Week 4, or (Black) Pain

I think it’s universally known that graduate school is hard.

What may not be universally known is that it is often painful.

Being a graduate student requires vulnerability. One must not only have strong beliefs and opinions, but it must be expressed. We are expected to lay ourselves bare in the classroom and in our writings, our truths uncovered before our peers and “superiors” who more or less become judge, jury and executioner. If you are lucky, you might find yourself in a supportive space, where you are encouraged to think out loud and grow– where you feel safe to make mistakes and learn. Unfortunately, more often than not, you will find yourself subject to critique that is less about you, than it is about someone needing to prove their own intelligence, needing to find the flaw, needing fill the space with their own voice.

The discomfort of vulnerability, mistakes and learning is where growth happens. While I think we all need a certain amount of discomfort in order to grow, it becomes quite easy for that feeling to become toxic and damaging to one’s self-worth.

And that’s just one level.

Now, imagine that toxic environment– imagine the hostility, the tension, the anxiety cluttering the air like smog– and imagine that you are Black.

Every time you have to point out racism, a pain cuts through you, like a dull knife. It won’t kill you, but it still stings.

When my blood boiled at hearing a white woman say that a freed slave was “afforded the opportunity to be great” by white people, I felt the muscles in my neck tighten and I tried to make my voice steady when repeated the words back to her, so she knew how absurd it was that she believed that the white people who had kidnapped, brutalized, enslaved and abused a man could also be responsible for his “greatness.” I felt my intestines knot themselves up when I had to tell a white man that Frederick Douglass never needed to be “vindicated” by white anthropologists– Frederick Douglass has never been a marginalized figure. Why is that Douglass’ observations weren’t valid to you until white scholars said it was so? I felt a pain like I had been stabbed in the stomach while I sat in bed, observing the minutes that passed– one minute past when I should have gone to my doctor’s appointment, two minutes, three minutes, four. I didn’t want to explain to her, yet again, how much pain I was in, only to have to feel like I was defending myself, trying to prove and justify my pain, when what I really need is simply to be helped.

By Thursday I was choking on that toxic air, nursing open wounds, and a hand over my chest, which throbbed with dull pain. On Thursday we talked, at least in part, about Black women, and despite knowing that only Black women are truly here for other Black women, I failed a friend. I watched her burn our class to the ground with the intensity of truth, and when she asked, “Do you think that white women have appropriated the term intersectionality?” I could do nothing but look at her in awe. The kumbaya answer added burns to my body, which matched the bruises I got from watching a film in which the Black feminists were marked as vigilantes and malcontents until the final minutes, when white feminists swooped in with their golden badges of support and allyship, and suddenly the media thought they might be heroes.
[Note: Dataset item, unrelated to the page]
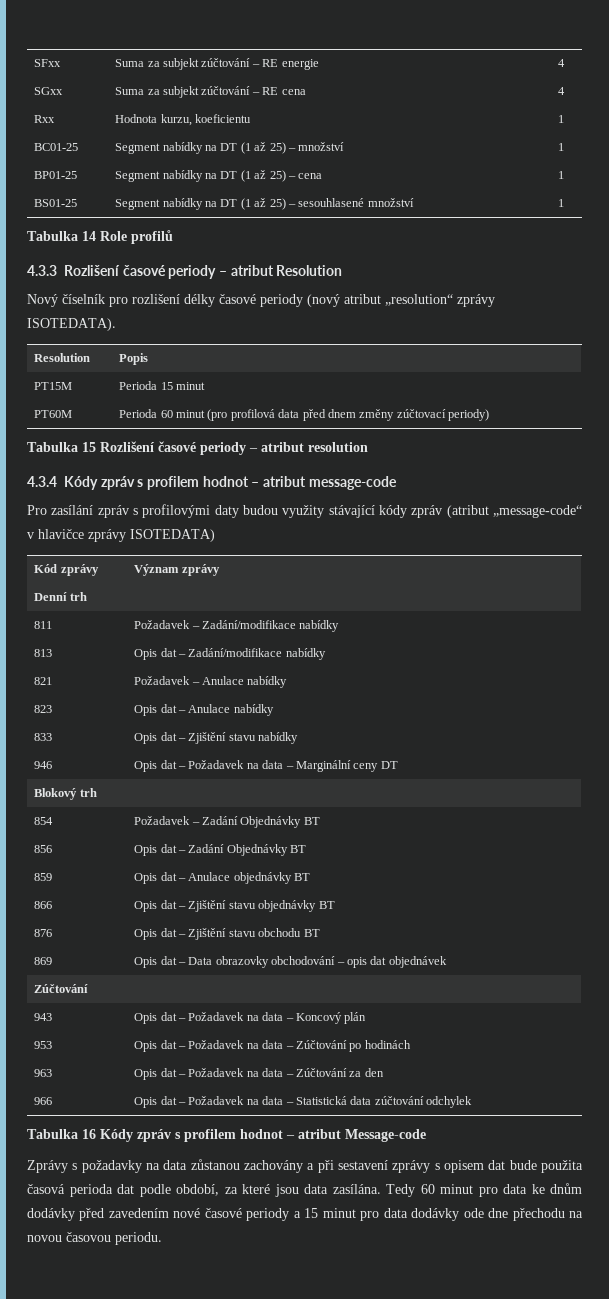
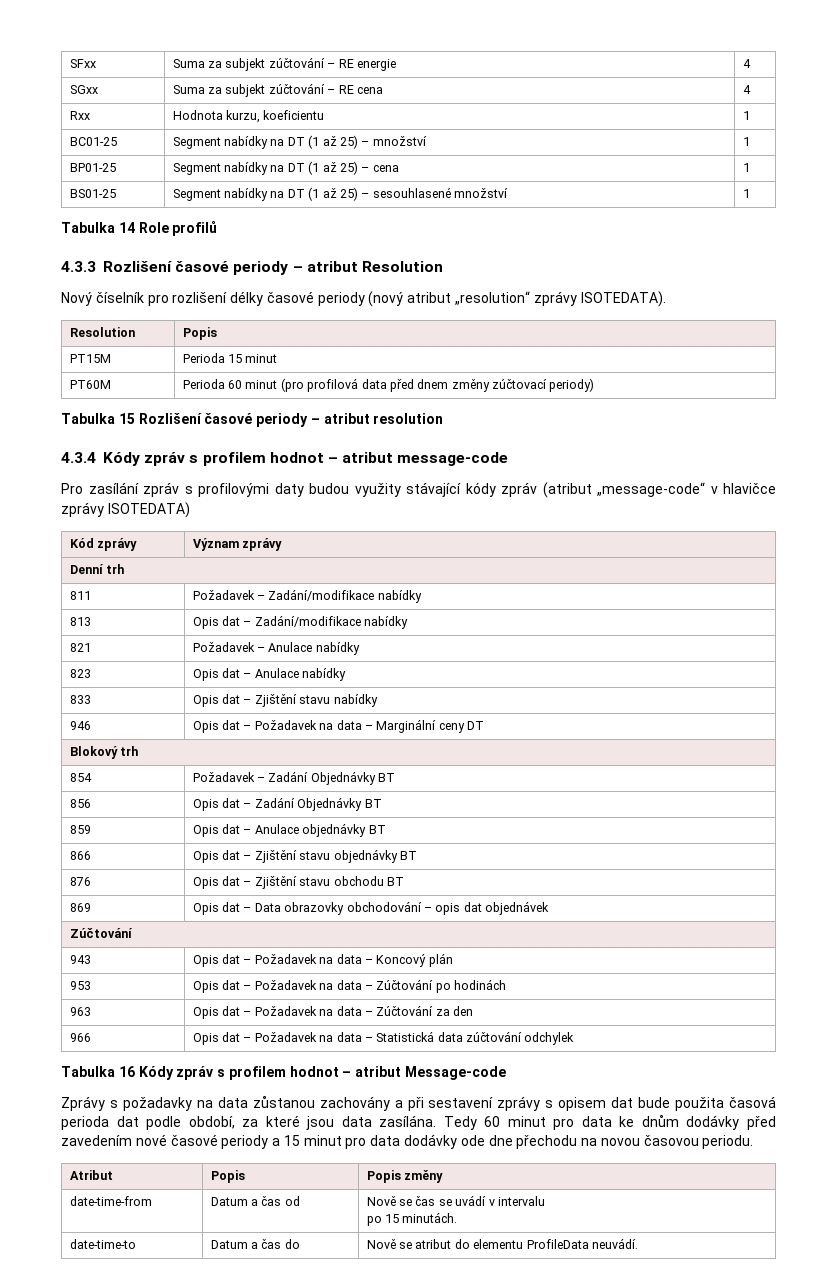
(162, 1238) none -> [69,1170,113,1180] [210,1170,245,1183] [366,1170,444,1183] [69,1196,152,1206] [210,1196,300,1206] [366,1195,545,1206] [366,1212,458,1226] [69,1239,136,1249] [210,1239,300,1249] [366,1238,638,1249] // Atribut | Popis | Popis změny // date-time-from | Datum a čas od | Nově se čas se uvádí v intervalu // po 15 minutách. // date-time-to | Datum a čas do | Nově se atribut do elementu ProfileData neuvádí.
Even with in my own race, I have to keep my guard up. I often feel as though I have to fight to prove my value not only as a scholar but as a person with my classmates and my professors. The Black men in my life only rolled through to remind me that though we both might be Black, he was a man, and thus entitled to stake a claim on those who are absolutely not his– as though we are property to be claimed and protected as opposed to people to be respected.

This was the week that I learned how to articulate a brutal sensation that, until now, had been unnamed and had settled to a spot just under my ribcage: Black pain will always be less important than white pain in American society. When Black women and white women are both expressing pain, the white woman will be attended to first.

I have been talked over, down to, around and about. I have been ignored and forgotten.

My poor body, suffering from asphyxiation, blunt force trauma to the head and chest, with multiple stab wounds, took a fatal hit when I realized that even the best of intentions can kill.

It seems like nothing grows in America without Black blood.

Each day that I come to class, remember how I look. You will not be able to see the damage, so I have held up a mirror for you. When you wonder why I sharply correct your diet racism, despite it being the only offensive thing you’ve said today– remember that I’ve got a body covered in bruises. They never get to heal before I’m forced to return to my seat in class, before I’m forced to gag on toxic air again, be stabbed and hit, with hardly anything to shield me.

Remember that I walk through this world in pain.

So when I finally scream back, don’t you dare wonder why.